* _TASK_: Only the lines below between the ones containing "certificate simply will not carry clientAuth." and "Score data=valid1 outroc=roc;", inclusive, are to be reproduced, each exactly as it stands.

►

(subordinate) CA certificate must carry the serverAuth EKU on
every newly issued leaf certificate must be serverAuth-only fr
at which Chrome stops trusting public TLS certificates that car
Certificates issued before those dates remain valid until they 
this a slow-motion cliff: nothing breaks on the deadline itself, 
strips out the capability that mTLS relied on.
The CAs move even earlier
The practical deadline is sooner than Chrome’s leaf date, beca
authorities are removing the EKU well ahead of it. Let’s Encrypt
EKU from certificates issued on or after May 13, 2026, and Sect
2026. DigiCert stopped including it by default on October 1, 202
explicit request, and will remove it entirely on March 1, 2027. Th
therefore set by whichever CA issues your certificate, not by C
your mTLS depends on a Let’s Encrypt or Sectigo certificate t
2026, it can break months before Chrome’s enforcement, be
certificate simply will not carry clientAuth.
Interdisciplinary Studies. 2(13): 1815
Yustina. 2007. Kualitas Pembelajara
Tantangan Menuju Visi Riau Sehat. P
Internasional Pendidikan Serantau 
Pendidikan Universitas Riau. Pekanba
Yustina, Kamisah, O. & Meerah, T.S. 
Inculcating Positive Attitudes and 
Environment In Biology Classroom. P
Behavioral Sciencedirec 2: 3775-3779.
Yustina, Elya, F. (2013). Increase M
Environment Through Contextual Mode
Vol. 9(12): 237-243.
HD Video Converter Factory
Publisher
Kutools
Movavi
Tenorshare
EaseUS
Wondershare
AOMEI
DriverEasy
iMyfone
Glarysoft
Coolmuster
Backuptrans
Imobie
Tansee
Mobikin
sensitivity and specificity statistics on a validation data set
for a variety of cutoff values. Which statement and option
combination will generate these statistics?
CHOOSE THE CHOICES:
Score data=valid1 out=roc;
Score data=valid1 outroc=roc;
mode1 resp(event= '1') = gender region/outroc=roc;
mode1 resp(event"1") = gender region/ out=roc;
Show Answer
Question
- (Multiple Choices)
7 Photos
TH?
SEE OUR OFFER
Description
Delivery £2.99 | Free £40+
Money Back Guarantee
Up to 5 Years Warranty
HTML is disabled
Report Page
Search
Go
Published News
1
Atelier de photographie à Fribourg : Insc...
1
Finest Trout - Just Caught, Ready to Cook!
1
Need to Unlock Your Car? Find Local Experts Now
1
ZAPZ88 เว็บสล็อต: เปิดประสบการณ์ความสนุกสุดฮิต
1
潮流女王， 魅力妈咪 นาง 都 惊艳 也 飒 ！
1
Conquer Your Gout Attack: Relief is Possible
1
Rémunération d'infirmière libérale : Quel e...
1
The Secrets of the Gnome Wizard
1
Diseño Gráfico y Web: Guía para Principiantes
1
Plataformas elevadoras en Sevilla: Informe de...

◄

* _RESPONSE TO THIS EXERCISE_:
certificate simply will not carry clientAuth.
Interdisciplinary Studies. 2(13): 1815
Yustina. 2007. Kualitas Pembelajara
Tantangan Menuju Visi Riau Sehat. P
Internasional Pendidikan Serantau 
Pendidikan Universitas Riau. Pekanba
Yustina, Kamisah, O. & Meerah, T.S. 
Inculcating Positive Attitudes and 
Environment In Biology Classroom. P
Behavioral Sciencedirec 2: 3775-3779.
Yustina, Elya, F. (2013). Increase M
Environment Through Contextual Mode
Vol. 9(12): 237-243.
HD Video Converter Factory
Publisher
Kutools
Movavi
Tenorshare
EaseUS
Wondershare
AOMEI
DriverEasy
iMyfone
Glarysoft
Coolmuster
Backuptrans
Imobie
Tansee
Mobikin
sensitivity and specificity statistics on a validation data set
for a variety of cutoff values. Which statement and option
combination will generate these statistics?
CHOOSE THE CHOICES:
Score data=valid1 out=roc;
Score data=valid1 outroc=roc;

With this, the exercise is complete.